クリープハイプ武道館1 日目、思ったことを即書いてみた


武道館公演、1日目が終わった。

素晴らしい、とまとめてしまうにはあまりに生々しい、しかし、ありのままの、と妙に近しく言ってしまうと、彼らの音楽の本質を歪めてしまうような、とても繊細に作られたライヴだった。
きっと、尾崎はこの日鳴らされた一曲一曲、ひとつひとつの言葉がどう届くのか、どういう力を持って観客に刺さっていくのか、考えに考え抜いたのだと思う。
思うに、曲を二度作るような感じで、クリープハイプの音楽を見つめたのではないか。
そう思わせるくらい、シビアな意識と愛情が詰まっていると思わせるライヴだった。

僕は、この武道館を、クリープハイプをある意味パブリックな、目の前にいる「あなた」のものにするための、もっと言うなら「自分たち自身の物語から一度離す」ための、とても意味あるライヴだと受け取った。
それは、依存関係ではない、オーディエンスとの正しく強い関係を作るための、健全な試みだったのだと思う。
少し大げさな言い方をするが、完全に同一化されたわたしとあなたではなく、手と手を繋ぎ合うことができる距離にいるわたしとあなたでいよう、それは正しく強い関係なんだ。

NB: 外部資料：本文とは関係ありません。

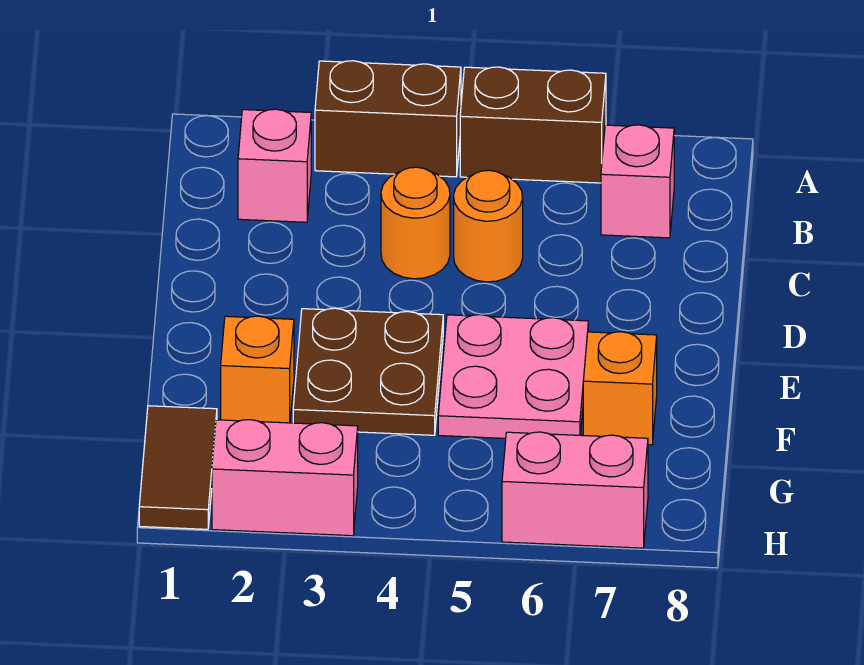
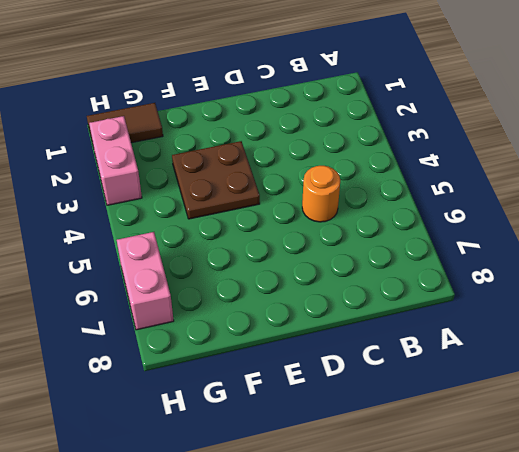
none -> brown brick A3:A4 level 1
none -> brown brick A5:A6 level 1
none -> pink brick B2 level 1

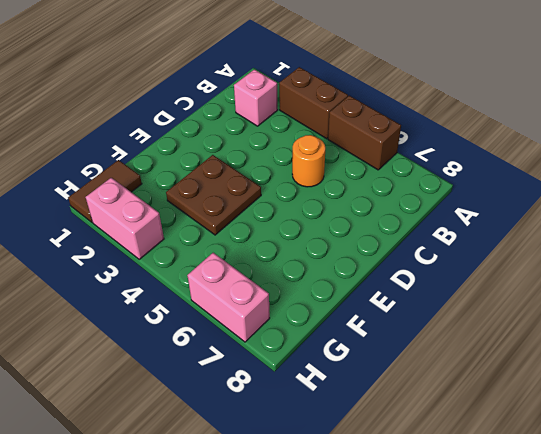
none -> pink brick B7 level 1
none -> orange round brick C4 level 1
none -> pink plate E5:F6 level 1

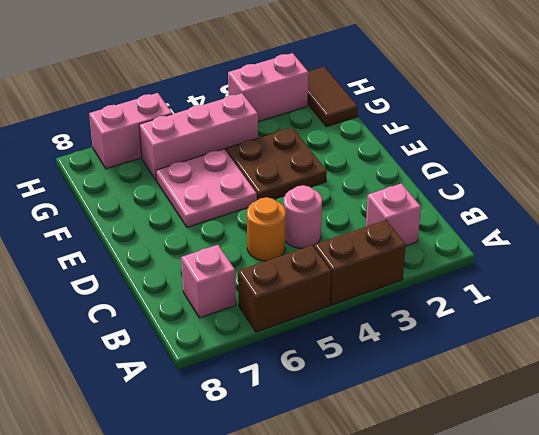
pink round brick C4 level 1 -> orange round brick C4 level 1
pink brick G4:G6 level 1 -> none
none -> orange brick F2 level 1
none -> orange brick F7 level 1

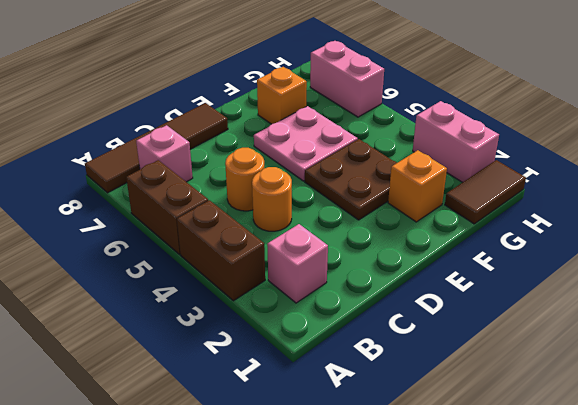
brown tile A8:D8 level 1 -> none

そう言われているような気がしていた。
そう考えるようになってからは、すべての曲が、どうしたら手と手を結び合う正しいふたりでいられるのか、と歌っている歌に聴こえて仕方なかった。

だとすればやはり、尾崎世界観は優れたミュージシャンである以前に、鋭い批評家である、ということになる。
確かにそうだ。

たくさんのことを思った。
いや、やはり素晴らしいライヴだった。

明日は来られないが、近いうちにまたじっくりと考えながら観たいと思う。